## SUPPLIED PASSAGE
Segment Open

7 Replies Latest reply: Jul 15, 2014 11:07 AM by user626164 RSS

    Characterset conversion, MQ UTF-8 to AQ WE8ISO8859P1

    user626164

      Hi all. I have a sticky issue. We are receiving XML data over MQ to AQ. MQ is sending UTF-8 data, as it should. Our Linux server is set up for UTF-8. BUT our database, (11.2.0.4.0) is set up with  we8iso8859p1, so MQManager does not convert. In addition, MQ defines this paylaod as MQSTR, so AQ forces the payload into text_body. Our MQ admins say that the mqmanager converts to the OS dataset automatically. Since there are many queues on this mqmanager we can not change this setting. We also can not change the MQSTR setting on the sending application, as there are multiple consumers for this data.

       

      We need a way, on AQ's MQGET issued from the Java API behind the scense, to tell MQ to translate to the Oracle database characterset. According to the MQ documentation the MQ Java API allows for this, and according to Oracle AQ documentation this is mentioned as possible, but I can find NO examples or giudance on how to do it.

       

      Can anyone help with this? Preferably with an example.

        • 1. Re: Characterset conversion, MQ UTF-8 to AQ WE8ISO8859P1
          Top.Gun

          1st step - the documentation:

           

          Oracle® Database Globalization Support Guide

          http://docs.oracle.com/cd/E11882_01/server.112/e10729/toc.htm


          • 2. Re: Characterset conversion, MQ UTF-8 to AQ WE8ISO8859P1
            user626164

            We have been reading the AQ documentation, not this. This seems to indicate we can bypass AQ completely and connect directly to MQ from within PL/SQL.

             

            Does this mean we can forego using AQ and MGW?

             

            At present, we have been doing dequeue procedures from the AQ queue_table that stores messages retrieved from MQ.

            • 3. Re: Characterset conversion, MQ UTF-8 to AQ WE8ISO8859P1
              user626164

              We have been reading the AQ documentation, not this. This seems to indicate we can bypass AQ completely and connect directly to MQ from within PL/SQL.

               

              Does this mean we can forego using AQ and MGW?

               

              At present, we have been doing dequeue procedures from the AQ queue_table that stores messages retrieved from MQ.

              • 4. Re: Characterset conversion, MQ UTF-8 to AQ WE8ISO8859P1
                Top.Gun

                Normally, if you were using a client such as sqlplus, you setup the client environment variable to UTF-8.

                This means the database will recognise the data from the client is UTF-8, and will auto convert to we8iso8859p1.

                You'll need to try this for MQ....

                • 5. Re: Characterset conversion, MQ UTF-8 to AQ WE8ISO8859P1
                  Top.Gun

                  Alternatively, you can convert your database to AL32UTF8 (ie UTF-8), but it would be a large task.....

                  • 6. Re: Characterset conversion, MQ UTF-8 to AQ WE8ISO8859P1
                    WGabriel

                    Hello,

                     

                    to your last point: "This seems to indicate we can bypass AQ completely and connect directly to MQ from within PL/SQL."

Segment Closed

## MATERIAL PROVIDED
Segment Open

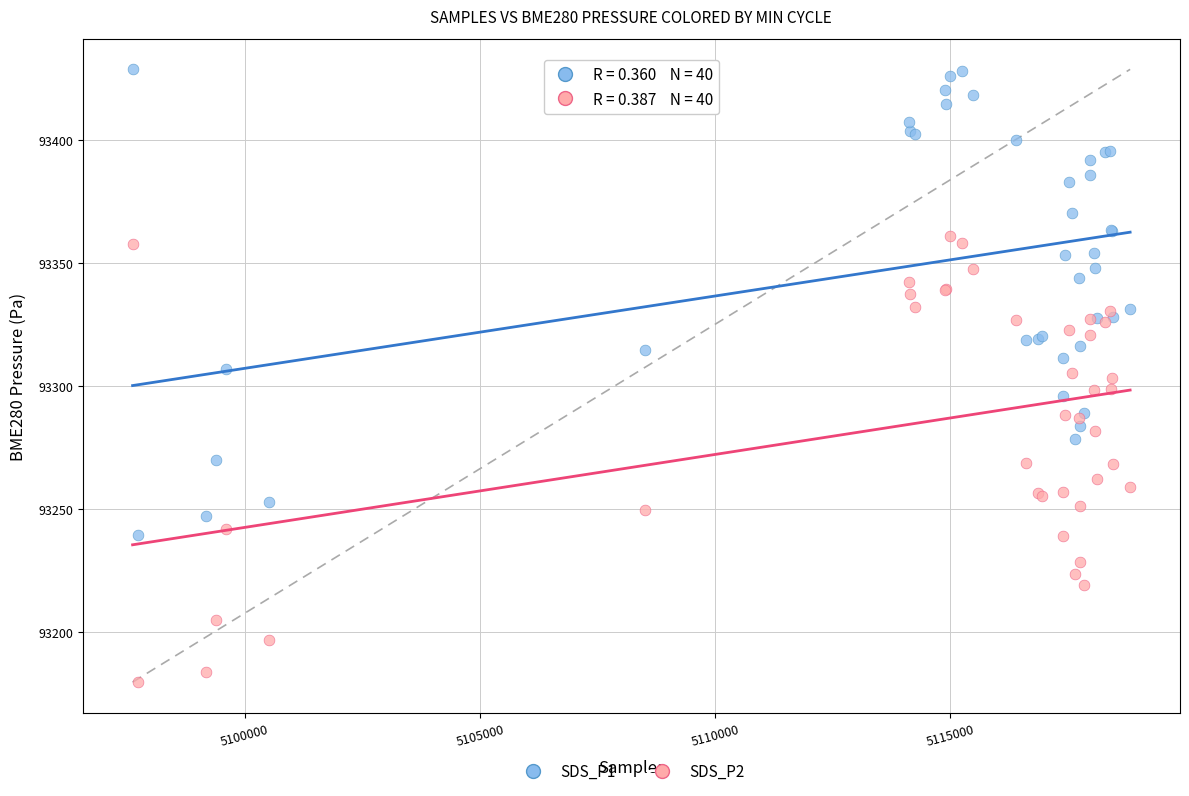

Which series reaches the maximum Y coordinate?

SDS_P1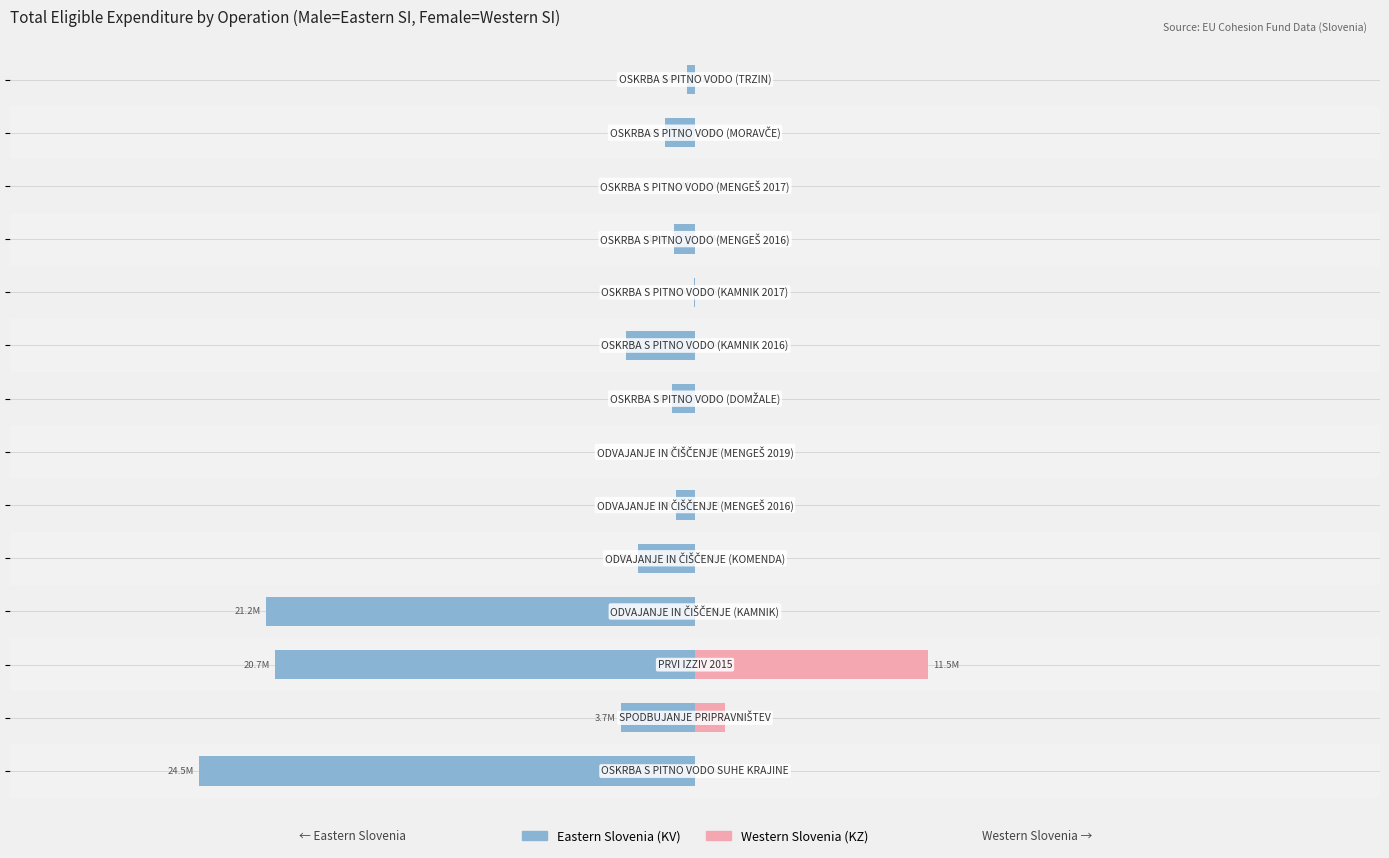

How many bars are there in each group?

2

Segment Closed

## INSTRUCTION
Continue the forum thread on converting MQ's UTF-8 data for an Oracle AQ database, starting after its last line. The material is separate from the forum thread and has no connection to it.

## RESPONSE FOR THIS EXERCISE
                    Yes, that is indeed possible. In this case you neither need to create an AQ nor Message Gateway (MGW) for an inbound propagation.

                     

                    Using the MQ API it is possible get MQ data from within PL/SQL. But here you have to create a PL/SQL wrapper

                    module for a java stored procedure. In the JSP you have to import the necessary java classes from IBM

                    (i.e. import com.ibm.mq.MQEnvironment, com.ibm.mq.MQException, com.ibm.mq.MQMessage etc.).

                     

                    You can then store a MQ message in e.g. a CLOB (or XMLTYPE) object using a character conversion

                    function (here to ISO88591):

                     

                    public CLOB getMessageAsCLOB(...)

                    {

                    MQMessage msg = new MQMessage();

                    ...

                    byte[] bytes = new byte[msg.getMessageLength()];

                    msg.readFully(bytes);

                    String payloadStr = new String(bytes, "ISO-8859-1");

                     

                    clob = CLOB.createTemporary(getConnection(), false, 10);

                    clob.open(1);

                    clob.setString(1L, payloadStr);

                    clob.close();

                    ...

                    return clob;

                     

                    Besides this, if you are using the message gateway (MGW) for an inbound propagation and an AQ queue you have to

                    check if the payload data (CLOB or XMLTYPE) in UTF8 format will be transformed correctly according to the

                    database character set (ISO8859P1) after DBMS_AQ.DEQUEUE.

                     

                    Kind regards,

                    WoG

                    • 7. Re: Characterset conversion, MQ UTF-8 to AQ WE8ISO8859P1
                      user626164

                      OK, so here is what we did.

                       

                      First, the data we are receiving is XML format.

                       

                      It turns out that we had multiple character set issues in all the pieces.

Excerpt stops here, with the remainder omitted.